GitLab has a great issue tracker but you can also use an external issue tracker such as Jira, Bugzilla or Redmine. You can configure issue trackers per GitLab project. For instance, if you configure Jira it allows you to do the following:
- the 'Issues' link on the GitLab project pages takes you to the appropriate Jira issue index;
- clicking 'New issue' on the project dashboard creates a new Jira issue;
- To reference Jira issue PROJECT-1234 in comments, use syntax PROJECT-1234. Commit messages get turned into HTML links to the corresponding Jira issue.
*`description` A name for the issue tracker (to differentiate between instances, for example).
*`project_url` The URL to the project in Redmine which is being linked to this GitLab project.
*`issues_url` The URL to the issue in Redmine project that is linked to this GitLab project. Note that the `issues_url` requires `:id` in the url. This id is used by GitLab as a placeholder to replace the issue number.

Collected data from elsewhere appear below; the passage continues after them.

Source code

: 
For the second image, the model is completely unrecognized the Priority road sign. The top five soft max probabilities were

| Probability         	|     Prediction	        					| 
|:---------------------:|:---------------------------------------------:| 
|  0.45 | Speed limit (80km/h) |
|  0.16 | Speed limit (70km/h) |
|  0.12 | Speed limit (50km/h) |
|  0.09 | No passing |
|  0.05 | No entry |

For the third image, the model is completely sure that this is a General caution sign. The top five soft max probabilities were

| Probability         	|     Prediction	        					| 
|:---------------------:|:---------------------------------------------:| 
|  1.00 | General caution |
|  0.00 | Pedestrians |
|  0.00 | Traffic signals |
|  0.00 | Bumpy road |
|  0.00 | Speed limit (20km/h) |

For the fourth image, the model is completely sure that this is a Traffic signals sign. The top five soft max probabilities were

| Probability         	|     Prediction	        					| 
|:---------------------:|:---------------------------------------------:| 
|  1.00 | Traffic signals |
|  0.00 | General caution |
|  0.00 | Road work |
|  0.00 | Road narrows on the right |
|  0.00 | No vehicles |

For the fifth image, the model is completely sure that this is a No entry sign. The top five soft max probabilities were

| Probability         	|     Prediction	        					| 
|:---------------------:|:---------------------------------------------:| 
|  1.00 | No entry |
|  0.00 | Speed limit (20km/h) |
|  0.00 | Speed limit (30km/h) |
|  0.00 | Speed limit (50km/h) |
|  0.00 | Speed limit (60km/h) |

*`new_issue_url` This is the URL to create a new issue in Redmine for the project linked to this GitLab project.
### Service Template
It is necessary to configure the external issue tracker per project, because project specific details are needed for the integration with GitLab.
The admin can add a service template that sets a default for each project. This makes it much easier to configure individual projects.
In GitLab Admin section, navigate to `Service Templates` and choose the service template you want to create:
![redmine service template](redmine_service_template.png)
After the template is created, the template details will be pre-filled on the project service page.